Content generation: RAG can help businesses in creating content in areas such as marketing and human resources that are accurate and helpful to target audiences. Writers can gain assistance in retrieving the most relevant documents, research, and reports.
Generative AI: How Your Business Can Leverage It
Jump started by the uber popularity of ChatGPT, a large language model (LLM) developed by OpenAI, artificial intelligence is entering a new phase. It’s changing the way we communicate, create, and work daily. The excitement is centered around the generative ability of computers, or generative AI – a subset of machine learning. Generative AI models can be used to create new ideas, content, and 3D models from natural language prompts and training data.

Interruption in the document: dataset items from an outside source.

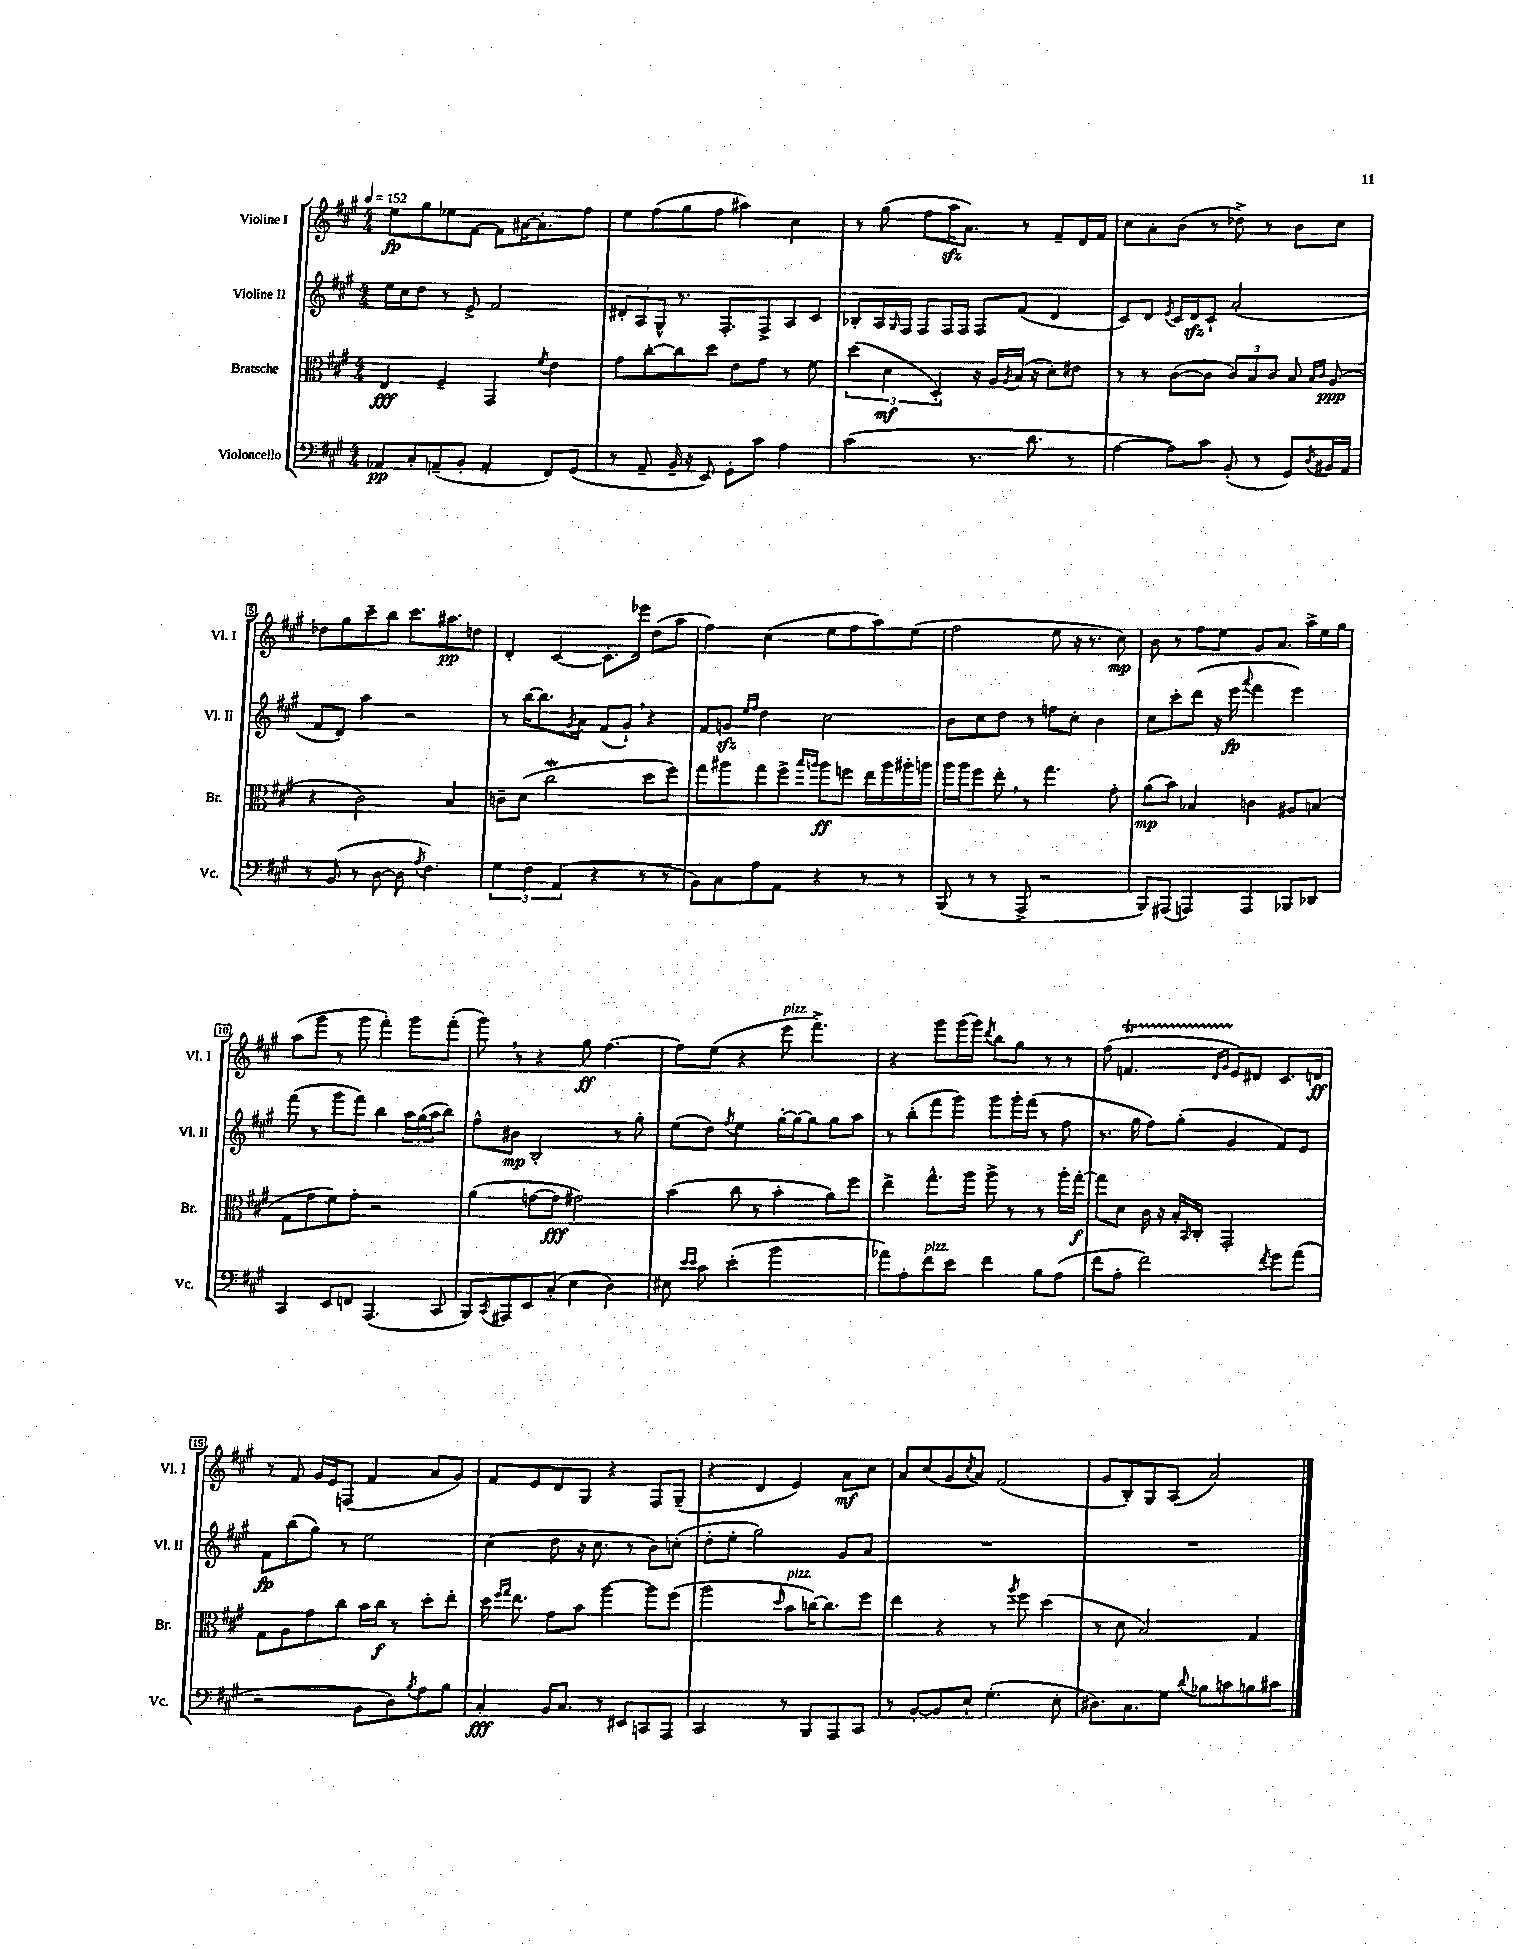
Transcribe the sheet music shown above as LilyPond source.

<<
\new StaffGroup <<
\new Staff = "s0" \with { instrumentName = "Violine I" shortInstrumentName = "Vl. I" } {
    \clef treble \key a \major \numericTimeSignature \time 4/4 \tempo 4 = 152
    e''8\fp gis''8 ees''8 fis'8~ fis'8 ais'16~ ais'8.-. fis''8 |
    e''8 fis''8( gis''8 fis''8 ais''4) cis''4 |
    r8 gis''8( fis''8 a''16\sfz a'8.) r8 fis'8-- d'16 fis'16 |
    cis''8 a'8-. b'8( r8 des''8->) r8 b'8 cis''8 |
    des''8 gis''8 cis'''8-- b''8 cis'''8. ais''8.\pp d''8 |
    d'4-. cis'4~ cis'8.-. ees'''16 d''8( a''8 |
    fis''4) cis''4( e''8 fis''8 a''8) e''8( |
    fis''2 e''8 r16 r8. cis''8\mp) |
    b'8 r8 fis''8 e''8 gis'8 a'8. a''16-> e''16 gis''16 |
    a''8( gis'''8 r8 gis'''8 fis'''4-.) gis'''8 fis'''8-.( |
    gis'''8) \breathe r8 r4 gis''8\ff fis''4.~ |
    fis''8 e''8( r4 e'''8^\markup { \italic "pizz." } fis'''4.->) |
    r4 gis'''8 gis'''16( gis'''16) \acciaccatura { d'''8 } b''8 gis''8 r8 r8 |
    fis''8( f'4.\startTrillSpan \grace { d'16 gis'16 } e'8\stopTrillSpan) dis'8 cis'8. d'16\ff |
    r8 fis'8 gis'16 e'16 f8( fis'4 a'8 gis'8) |
    fis'8 e'8 d'8 gis8 r4 fis8 gis8--( |
    r4 d'4 e'4) a'8\mf cis''8 |
    a'8 cis''8( gis'8 \acciaccatura { cis''8 } a'8) fis'2( |
    gis'8 b8-.) gis8 a8( a'2) \bar "|." |
}
\new Staff = "s1" \with { instrumentName = "Violine II" shortInstrumentName = "Vl. II" } {
    \clef treble \key a \major \numericTimeSignature \time 4/4
    e''16 cis''16 d''8 r8 e'8-> fis'2 |
    \tuplet 3/2 { dis'8-. a8 gis8-^ } r8. fis8.-. fis8-> a8 cis'8 |
    bes8-. a16 \grace { gis16 } fis16 fis8 fis16 fis16 fis8 fis'8( d'4 |
    cis'8) d'8 \acciaccatura { e'8 } cis'16 d'16\sfz cis'8-! a'2-.( |
    fis'8 d'8) a''4 r2 |
    r8 b''16~ b''8. \acciaccatura { gis'8 } a'8 fis'8( gis'8-!) \breathe r4 |
    fis'8 g'8\sfz \grace { e''16 fis''16 } d''4 cis''2 |
    b'8 cis''8 d''8 r8 f''8 cis''8-. b'4 |
    cis''8 cis'''8-. d'''8( r16 e'''16\fp \appoggiatura { a'''8 } fis'''4 e'''4) |
    fis'''8( r8 gis'''8 fis'''8) b''4 \tuplet 3/2 { a''16 gis''16( a''16 } b''8) |
    fis''8-^ bis'8\mp b2-. r8 gis''8-. |
    e''8( d''8) \acciaccatura { fis''8 } e''4 gis''16~-. gis''16~ gis''8 gis''8 a''8 |
    r8 b''8-.( fis'''8 gis'''8) gis'''8 gis'''16-. fis'''16( r8 fis''8 |
    r8. gis''16 fis''8) gis''8-.( gis'4 fis'8) e'8 |
    fis'8\fp b''8( gis''8) r8 e''2 |
    cis''4( d''8 r16 cis''8. r8 b'8) c''8-.( |
    d''8-. e''8-. gis''2) gis'8 a'8 |
    R1 |
    R1 \bar "|." |
}
\new Staff = "s2" \with { instrumentName = "Bratsche" shortInstrumentName = "Br." } {
    \clef alto \key a \major \numericTimeSignature \time 4/4
    e4\fff fis4-- gis,4 \acciaccatura { fis'8 } e'4 |
    gis'8 cis''8~-. cis''8 d''8 e'8 gis'8 r8 fis'8 |
    \tuplet 3/2 { d''4( d'4\mf d4-.) } r16 a16 \acciaccatura { a8 } b16( r16 d'8-.) eis'8 |
    r8 r8 cis'8~( cis'8 \tuplet 3/2 { cis'8) b8 cis'8 } b8 \grace { b16 cis'16 } a8\ppp( |
    r4 cis'2) b4 |
    c'8-- d'8( cis''2\mordent d''8 fis''8) |
    gis''8 ais''8 gis''8 fis''8-> \grace { b''16 a''16 } a''8\ff f''8 e''16 a''16 ais''16-. a''16 |
    a''16 a''16 fis''8 e''8-. \breathe r8 gis''4. gis'8-. |
    a'8\mp( b'8) bes4 c'4 ais8 b8( |
    gis8 gis'8 fis'8) gis'8-. r2 |
    a'4( g'8~ g'8\fff gis'2) |
    b'4( cis''8 r8 b'4-. a'8) fis''8 |
    e''4-> gis''8.-^ a''16 a''8-> r8 r8 a''16-. gis''16~-.\f |
    gis''8 d'8 cis'16 r16 b16-. \grace { b,16 } cis16-. gis,2-. |
    gis8 a8 gis'8 cis''8 b'16 cis''16\f r8 d''8-. e''8-. |
    d''16 \grace { fis''16 gis''16 } e''8. gis'8 b'8 a''4~ a''8 fis''8( |
    a''2 \grace { d''16 } b'8^\markup { \italic "pizz." } c''16~) c''8. fis''8 |
    e''4 r4 r8 \acciaccatura { a''8 } fis''8 d''4( |
    r8 d'8 b2) gis4 \bar "|." |
}
\new Staff = "s3" \with { instrumentName = "Violoncello" shortInstrumentName = "Vc." } {
    \clef bass \key a \major \numericTimeSignature \time 4/4
    aes,8\pp cis8-. a,8--( b,8-. a,4-. fis,8) gis,8( |
    r8 a,8-- b,16-- r16 e,8) gis,8-. cis'8 a4 |
    cis'2( r8. d'8. r8 |
    a4~ a8) cis'8 b,8-.( r8 gis,8) \acciaccatura { d8 } bis,16 a,16 |
    r8 b,8( r8 d8~ d8 \acciaccatura { a8 } fis4.) |
    \tuplet 3/2 { gis4 fis4 a,4( } r4 r8 r8 |
    b,8) cis8 a8 a,8 r4 r8 r8 |
    b,,8( r8 r8 a,,8-> r2 |
    b,,8) ais,,8( a,,4) a,,4 bes,,8 des,8 |
    cis,4 e,8 f,8 a,,4.( cis,8 |
    b,,8) \acciaccatura { cis,8 } ais,,8 e,8 cis8-.( e4 d4) |
    eis8 \grace { e'16 e'16 } cis'8 e'4-.( b'2 |
    aes'8) a8-. fis'8^\markup { \italic "pizz." } e'8 fis'4 b8 a8( |
    fis'8 a8-. fis'2) \acciaccatura { fis'8 } gis'8 a'8( |
    r2 b,8 d8) \acciaccatura { b8 } a8 b8 |
    cis4-.\fff b,16 cis8. r8 eis,8 c,8 a,,8 |
    cis,2 r8 b,,8 a,,8 cis,8 |
    r8 b,8~-. b,8 e8-! gis4.-.( e8-. |
    dis8.) cis8. gis8 \appoggiatura { d'8 } bes8 c'8 b8 cis'8 \bar "|." |
}
>>
>>
\layout { \context { \Score \override BarNumber.stencil = #(make-stencil-boxer 0.1 0.3 ly:text-interface::print) } }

As of November 2023, 23% of global CEOs and 32% of global CMOs surveyed by Statista said they’d already adopted AI into their operations with 43% and 39% of CEOs and CMOs, respectively, saying they plan to explore options for adoption in the future. The most popular AI use cases included service operations optimization at the top. It was followed by the creation of new AI-based products and solutions. With ChatGPT taking generative AI mainstream throughout 2023, the development and adoption of new generative AI tools to augment human capabilities will only increase.
What Is Generative AI?
Generative AI is a type of artificial intelligence that creates something new and original from existing data using a machine learning model. It represents a significant advancement in AI capabilities. GenAI uses deep learning models that can learn from data automatically without being programmed to do so.
LLMs, such as OpenAI’s GPT series (Generative Pre-trained Transformer) and the conversational AI application ChatGPT, are a type of generative AI specifically designed for natural language generation. These models are trained on massive volumes of data and use deep learning to generate human-like text. The latest models are impressive for their range of abilities from drafting emails to generating code.

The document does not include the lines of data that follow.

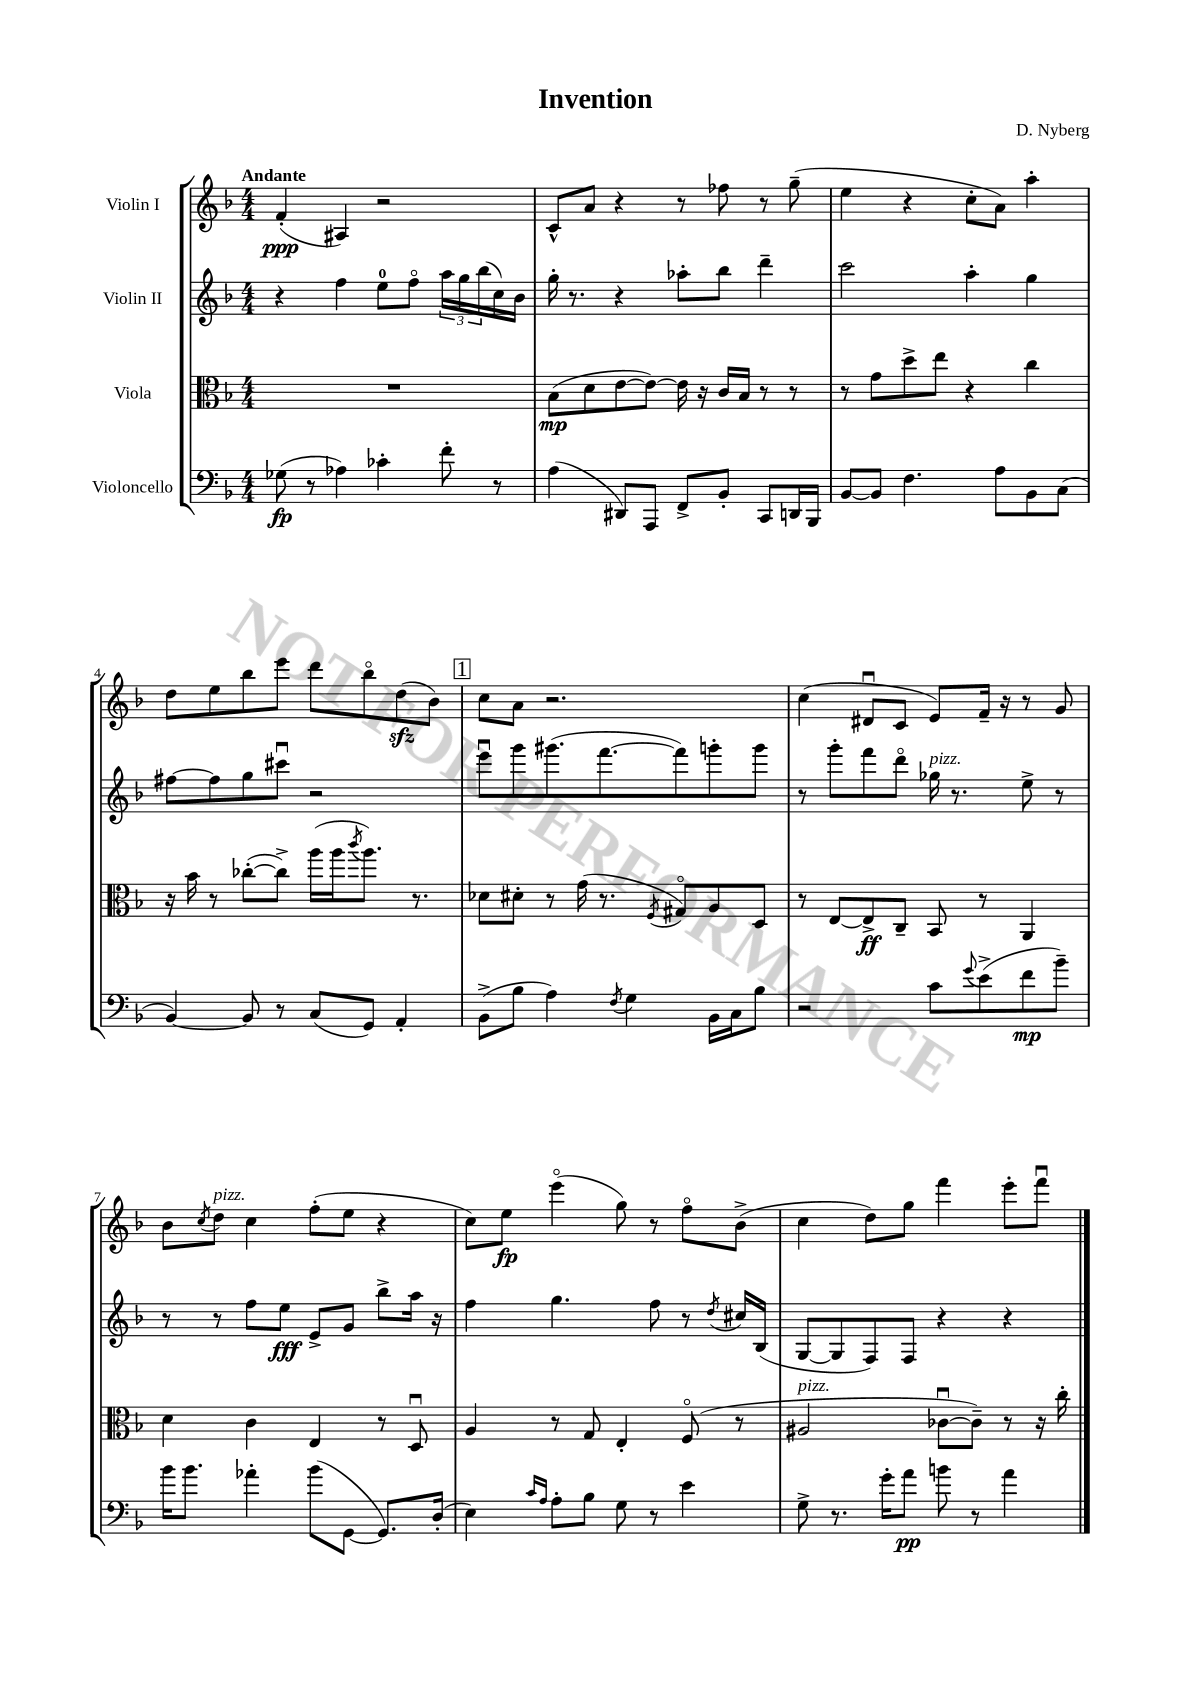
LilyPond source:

\header { title = "Invention" composer = "D. Nyberg" }
<<
\new StaffGroup <<
\new Staff = "s0" \with { instrumentName = "Violin I" } {
    \clef treble \key f \major \numericTimeSignature \time 4/4 \tempo "Andante"
    f'4-.\ppp( ais4) r2 |
    c'8-^ a'8 r4 r8 fes''8 r8 g''8--( |
    e''4 r4 c''8-. a'8) a''4-. |
    d''8 e''8 bes''8 e'''8 d'''8 bes''8\flageolet d''8\sfz( bes'8) |
    \mark \markup { \box "1" } c''8 a'8 r2. |
    c''4( dis'8\downbow c'8 e'8) f'16-- r16 r8 g'8 |
    bes'8 \acciaccatura { c''8 } d''8^\markup { \italic "pizz." } c''4 f''8-.( e''8 r4 |
    c''8) e''8\fp e'''4\flageolet( g''8) r8 f''8\flageolet bes'8->( |
    c''4 d''8) g''8 f'''4 e'''8-. f'''8\downbow \bar "|." |
}
\new Staff = "s1" \with { instrumentName = "Violin II" } {
    \clef treble \key f \major \numericTimeSignature \time 4/4
    r4 f''4 e''8-0 f''8\flageolet \tuplet 3/2 { a''16 g''16 bes''16( } c''16) bes'16 |
    g''16-. r8. r4 aes''8-. bes''8 d'''4-- |
    c'''2 a''4-. g''4 |
    fis''8~ fis''8 g''8 cis'''8\downbow r2 |
    \mark \markup { \box "1" } e'''8\downbow g'''8 gis'''8.( f'''8.~ f'''8) g'''8-. g'''8 |
    r8 g'''8-. f'''8 d'''8\flageolet ges''16^\markup { \italic "pizz." } r8. e''8-> r8 |
    r8 r8 f''8 e''8\fff e'8-> g'8 bes''8-> a''16 r16 |
    f''4 g''4. f''8 r8 \acciaccatura { d''8 } cis''16 bes16( |
    g8~ g8 f8) f8 r4 r4 \bar "|." |
}
\new Staff = "s2" \with { instrumentName = "Viola" } {
    \clef alto \key f \major \numericTimeSignature \time 4/4
    R1 |
    bes8\mp( d'8 e'8~ e'8~) e'16 r16 c'16 bes16 r8 r8 |
    r8 g'8 d''8-> e''8 r4 c''4 |
    r16 bes'16 r8 ces''8~-.( ces''8->) a''16( a''16 \acciaccatura { c'''8 } a''8.) r8. |
    \mark \markup { \box "1" } des'8 dis'8-. r8 g'16( r8. \acciaccatura { f8 } gis8\flageolet) a8 d8 |
    r8 e8~ e8->\ff c8-- bes,8 r8 a,4 |
    d'4 c'4 e4 r8 d8\downbow |
    a4 r8 g8 e4-. f8\flageolet( r8 |
    ais2^\markup { \italic "pizz." } ces'8~\downbow ces'8--) r8 r16 c''16-. \bar "|." |
}
\new Staff = "s3" \with { instrumentName = "Violoncello" } {
    \clef bass \key f \major \numericTimeSignature \time 4/4
    ges8\fp( r8 aes4) ces'4-. f'8-. r8 |
    a4( dis,8) a,,8 f,8-> bes,8-. c,8 d,16 bes,,16 |
    bes,8~ bes,8 f4. a8 bes,8 c8( |
    bes,4~) bes,8 r8 c8( g,8) a,4-. |
    \mark \markup { \box "1" } bes,8->( bes8 a4) \acciaccatura { f8 } g4 bes,16 c16 bes8 |
    r2 c'8 \appoggiatura { g'8 } e'8->( f'8\mp bes'8--) |
    bes'16 bes'8. aes'4-. bes'8( g,8~ g,8.) d16-.( |
    e4) \grace { c'16 a16 } a8-. bes8 g8 r8 e'4 |
    g8-> r8. g'16-. a'8\pp b'8 r8 a'4 \bar "|." |
}
>>
>>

In addition to text, today’s generative AI solutions can create new images, music, simulations or computer code. DALL-E, also from OpenAI, is an AI tool that generates entirely new and realistic images from natural language descriptions using a combination of natural language processing and computer vision techniques.
What Can Generative AI Do?
The uses of generative AI are far reaching, touching all industries including robotics, music, travel, medicine, agriculture, and more. Its potential applications are still being explored and developed. Generative AI’s major appeal is in its ability to produce high-quality new content with minimal human input. Companies outside of tech are already taking advantage of generative AI tools for their ability to create content so good it sometimes seems human made. For example, clothing brand Levi’s announced they will use AI-generated virtual models for clothing image generation to provide its customers with more diverse shopping experiences.
When it comes to language, all industries or job functions that depend on clear and credible writing stand to benefit from having a close collaborator in generative AI. In the business world, these can include marketing teams that work with generative AI technology to create content such as blogs and social media posts more quickly. Tech companies can benefit from coding generated by AI, saving time and resources for IT professionals so they can pursue opportunities for creating greater value for their businesses.
The customer service industry, in particular, is poised for incredible gains from this technology. By 2026, conversational AI will cut the labor costs of contact centers by $80 billion, according to Gartner. Conversational AI will make agents more efficient and effective with one in 10 agent interactions set to be automated by 2026. AI models will allow support agents to dedicate themselves to different and better work.